Life certainly moves fast when you get older. I never really understood that, but now I do. My husband and I did not have our kids right away. We wanted to be married and have fun as a couple, and we did. Years later we knew it was time to start a family and now our kids are in their twenty’s, and on their own. We can now call ourselves empty nesters.
Empty Nest. Happy and sad.
I cannot believe I am at this point in my life already. I remember doing laundry, picking up after them, washing dishes (before we bought a dishwasher) and running around after them was exhausting at times. Now they are doing these chores and making their own decisions. Sometimes when they call it is so funny. They will say “I can’t believe this costs so much at the store!” I laugh and say, “Welcome to the real world!” They are learning how much things cost and learning how much to save.
They like doing projects around their house and show us the finished product. It could be painting, putting in a garden or building a shelf. It is nice to see that they are happy with what they accomplished, and we are so proud. When I visit them I try not to stay too long and when I leave I am so sad. Am I happy for them? Of course! All we ever wanted for them is their happiness. But I really miss them being here. I miss hearing “hey mom” or “I’m home.” I think my husband and I did an okay job at raising them. They got into trouble at times, but nothing so terrible that we worried.
Thank goodness for FaceTime. Where would I be without it? Now before you say anything, yes, I do text them before I FaceTime them. I would never do that and would not want my own mother to do that to me. The thought of just seeing them whenever makes me feel a lot better. Neither of them are far away and I am grateful for that. The thought of them not running up the steps into the house makes me a little sad. Once in awhile I look into their bedrooms and notice how clean they are, but how empty they are. Ugh… I’m good! Am I having separation anxiety? Is there a doctor in the house? No, just kidding. Then again, ask my husband.
This starts a new chapter in their lives and in our life as well. I can now make a lot of noise in the morning when I wake up. I am always the first to wake because I love mornings. No more tip toeing around preparing my breakfast and trying to be quiet. I can even turn the music up loud when I exercise. But more importantly, my husband and I can reconnect. He is an amazing cook and dinner’s at home are better than most restaurants. We are hoping the weather will warm up so we can get out more. Even though most states lifted some restrictions due to this pandemic we still need to be cautious. It certainly does not stop me from visiting my kids!
In the end, my husband and I can say that we did a pretty good job raising them and very proud of them. We never know what the future holds and our plans are not always our plans, but we hope that they continue to make the right decisions.
"For I know the plans I have for you," declares the Lord, "plans to prosper you and not to harm you, plans to give you hope and a future." (Jeremiah 29:11)
Our empty nest days have started and life goes on. Lives start to build and plans start forming. They know they can call on us at anytime and also know that our home will always be here for them. My husband and I return to that young (old) couple before kids and have our own fun just like before.

**Data extract**
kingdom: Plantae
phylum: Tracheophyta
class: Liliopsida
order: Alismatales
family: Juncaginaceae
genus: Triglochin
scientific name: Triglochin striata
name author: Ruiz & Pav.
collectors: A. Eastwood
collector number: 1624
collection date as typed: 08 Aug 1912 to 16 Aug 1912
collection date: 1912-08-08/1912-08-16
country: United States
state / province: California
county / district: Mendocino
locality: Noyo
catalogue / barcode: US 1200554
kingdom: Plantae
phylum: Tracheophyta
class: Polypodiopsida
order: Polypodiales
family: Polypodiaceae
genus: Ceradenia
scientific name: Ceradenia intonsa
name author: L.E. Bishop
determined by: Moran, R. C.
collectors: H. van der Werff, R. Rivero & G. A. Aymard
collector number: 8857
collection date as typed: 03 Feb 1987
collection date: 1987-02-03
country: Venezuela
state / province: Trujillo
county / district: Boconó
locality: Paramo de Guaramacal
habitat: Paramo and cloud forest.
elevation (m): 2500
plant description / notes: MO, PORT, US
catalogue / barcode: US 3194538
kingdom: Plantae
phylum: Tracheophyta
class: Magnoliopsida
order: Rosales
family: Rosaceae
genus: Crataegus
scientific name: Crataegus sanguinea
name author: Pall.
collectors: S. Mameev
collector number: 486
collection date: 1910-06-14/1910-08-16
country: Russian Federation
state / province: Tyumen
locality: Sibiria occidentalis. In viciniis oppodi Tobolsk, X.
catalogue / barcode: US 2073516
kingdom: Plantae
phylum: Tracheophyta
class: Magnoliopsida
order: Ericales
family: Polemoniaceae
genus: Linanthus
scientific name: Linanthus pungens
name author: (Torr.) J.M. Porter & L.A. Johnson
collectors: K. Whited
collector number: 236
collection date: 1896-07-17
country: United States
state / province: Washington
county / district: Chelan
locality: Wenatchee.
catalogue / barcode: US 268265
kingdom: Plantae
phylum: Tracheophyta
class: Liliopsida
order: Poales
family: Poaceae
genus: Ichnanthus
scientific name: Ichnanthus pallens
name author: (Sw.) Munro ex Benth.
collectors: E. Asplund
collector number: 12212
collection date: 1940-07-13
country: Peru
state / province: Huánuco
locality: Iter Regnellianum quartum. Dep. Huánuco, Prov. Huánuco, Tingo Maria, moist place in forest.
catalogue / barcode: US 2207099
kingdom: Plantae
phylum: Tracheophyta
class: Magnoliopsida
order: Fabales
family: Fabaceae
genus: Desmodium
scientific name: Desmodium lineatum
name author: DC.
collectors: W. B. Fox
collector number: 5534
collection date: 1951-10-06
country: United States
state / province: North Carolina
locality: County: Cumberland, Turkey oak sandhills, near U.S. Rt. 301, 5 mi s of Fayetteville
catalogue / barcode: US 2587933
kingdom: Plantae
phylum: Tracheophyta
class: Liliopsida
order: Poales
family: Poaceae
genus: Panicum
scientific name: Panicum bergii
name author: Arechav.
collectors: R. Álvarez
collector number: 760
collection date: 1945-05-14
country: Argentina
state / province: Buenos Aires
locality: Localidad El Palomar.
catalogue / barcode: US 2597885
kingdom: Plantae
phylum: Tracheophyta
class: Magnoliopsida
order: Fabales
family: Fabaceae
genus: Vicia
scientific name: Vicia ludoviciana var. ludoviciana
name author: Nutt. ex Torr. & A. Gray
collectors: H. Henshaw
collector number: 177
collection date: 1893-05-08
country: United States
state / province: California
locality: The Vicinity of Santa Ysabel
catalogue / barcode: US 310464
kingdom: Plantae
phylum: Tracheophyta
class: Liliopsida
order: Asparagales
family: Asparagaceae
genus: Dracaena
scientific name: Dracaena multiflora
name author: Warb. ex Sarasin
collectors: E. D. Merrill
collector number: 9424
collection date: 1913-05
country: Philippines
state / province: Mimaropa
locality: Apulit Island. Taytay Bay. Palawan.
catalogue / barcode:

**Required work**
A. In the empty-nest essay, transcribe the passage between "Thank goodness for" and "ask my husband.", inclusive.
B. According to the empty-nest essay, why did the writer and her husband not have their kids right away?

**Written answers**
A.
Thank goodness for FaceTime. Where would I be without it? Now before you say anything, yes, I do text them before I FaceTime them. I would never do that and would not want my own mother to do that to me. The thought of just seeing them whenever makes me feel a lot better. Neither of them are far away and I am grateful for that. The thought of them not running up the steps into the house makes me a little sad. Once in awhile I look into their bedrooms and notice how clean they are, but how empty they are. Ugh… I’m good! Am I having separation anxiety? Is there a doctor in the house? No, just kidding. Then again, ask my husband.

B. They wanted to be married and have fun as a couple first, and they did. Years later they knew it was time to start a family.